4. Zur mythologischen Struktur des Sportfernsehens
4.1 Das Narrationssystem Mythos
4.1.1 Die Vermittlungsstrukturen des Mythos
4.1.2 Symbole und ihre Verweisfunktionen
4.2 Analogien zwischen Mythos und Fernsehen auf formaler Ebene
4.2.1 Die additive Struktur der Narrationen
4.2.2 Die doppelte Vermittlungsstruktur
4.2.3 Zur mythischen Zeitstruktur
4.2.4 Das Programm als Narrationsstruktur des Fernsehens
4.2.5 Programmformen
4.3 Narrative Grundelemente des Sportfernsehens
4.3.1 Formen des Zeigens
4.3.1.1 Die Live- Übertragung
4.3.1.2 Die Live- Reportage
4.3.2 Formen des Berichtens
4.3.2.1 Sportnachrichten
4.3.2.2 Das Sportmagazin
4.3.3 Formen des Spiels
4.4 Die Personengebundenheit im Sportfernsehen
4.4.1 Götter des Sports
4.4.2 Zur Heldenstruktur sportiver Informationssendungen

5. Literaturverzeichnis

1. Einleitung

Bereits zu Zeiten der griechischen Antike erklärte man die Welt anhand einer Vielzahl symbolischer Erzählungen – den Mythen. Diese weit verbreiteten Mythologien boten den Menschen auch, anders als die Religion, irdische Erklärungen für „die Welt“ an.

„Mythen sind […] Deutungen und Darstellungen lebensweltlicher, natürlicher und kosmischer Zusammenhänge […]. Sie geben Antwort auf die Frage nach dem Sinn des Lebens. Es sind aber in der Regel Antworten, die den Menschen nicht in seiner Vereinzelung, sondern als Gemeinschaftswesen ansprechen. Mythen haben eine praktische Funktion: Sie wirken mit an der Herausbildung und Festigung eines gesellschaftlichen Ethos.“[1]

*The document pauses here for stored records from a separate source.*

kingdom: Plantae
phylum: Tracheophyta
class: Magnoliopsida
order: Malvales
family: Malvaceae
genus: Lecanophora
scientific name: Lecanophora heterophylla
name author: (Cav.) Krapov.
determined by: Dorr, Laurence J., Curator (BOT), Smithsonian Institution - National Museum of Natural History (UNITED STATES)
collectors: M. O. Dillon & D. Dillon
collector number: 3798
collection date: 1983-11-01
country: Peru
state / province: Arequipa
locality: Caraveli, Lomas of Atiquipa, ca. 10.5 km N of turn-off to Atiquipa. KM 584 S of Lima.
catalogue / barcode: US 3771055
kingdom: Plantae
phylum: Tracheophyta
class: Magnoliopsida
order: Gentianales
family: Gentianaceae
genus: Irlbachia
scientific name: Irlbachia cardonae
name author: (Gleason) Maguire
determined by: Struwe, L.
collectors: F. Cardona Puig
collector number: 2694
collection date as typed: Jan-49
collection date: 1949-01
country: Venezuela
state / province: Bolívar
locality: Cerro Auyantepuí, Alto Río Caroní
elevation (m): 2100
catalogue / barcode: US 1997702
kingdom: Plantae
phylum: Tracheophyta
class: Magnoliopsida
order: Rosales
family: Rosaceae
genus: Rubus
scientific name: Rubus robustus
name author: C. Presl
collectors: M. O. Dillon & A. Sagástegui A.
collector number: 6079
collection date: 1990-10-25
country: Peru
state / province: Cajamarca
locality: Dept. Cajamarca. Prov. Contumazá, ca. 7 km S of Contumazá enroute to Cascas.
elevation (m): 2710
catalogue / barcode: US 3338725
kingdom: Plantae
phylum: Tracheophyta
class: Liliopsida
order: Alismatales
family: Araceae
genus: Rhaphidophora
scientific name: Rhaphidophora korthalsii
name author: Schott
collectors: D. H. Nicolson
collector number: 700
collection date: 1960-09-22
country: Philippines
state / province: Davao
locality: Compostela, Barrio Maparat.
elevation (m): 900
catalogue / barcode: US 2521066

Zu Beginn des 20. Jahrhunderts hat nun das Massenmedium Fernsehen jenen Platz eingenommen, den in der Antike der Mythos innehatte. Dieser beinhaltet unter anderem eine zentrale Rolle als Vermittler kultureller, aber auch gesellschaftlicher Werte. Das Fernsehen, mit seiner stets präsenten Angebotsstruktur, erzählt wie der Mythos rund um die Uhr endlose Variationen von Geschichten. Fügt man diese einzelnen Erzählungen zusammen, so ist es möglich, die Welt in ihrer gesamten Komplexität wahrzunehmen und zu verstehen.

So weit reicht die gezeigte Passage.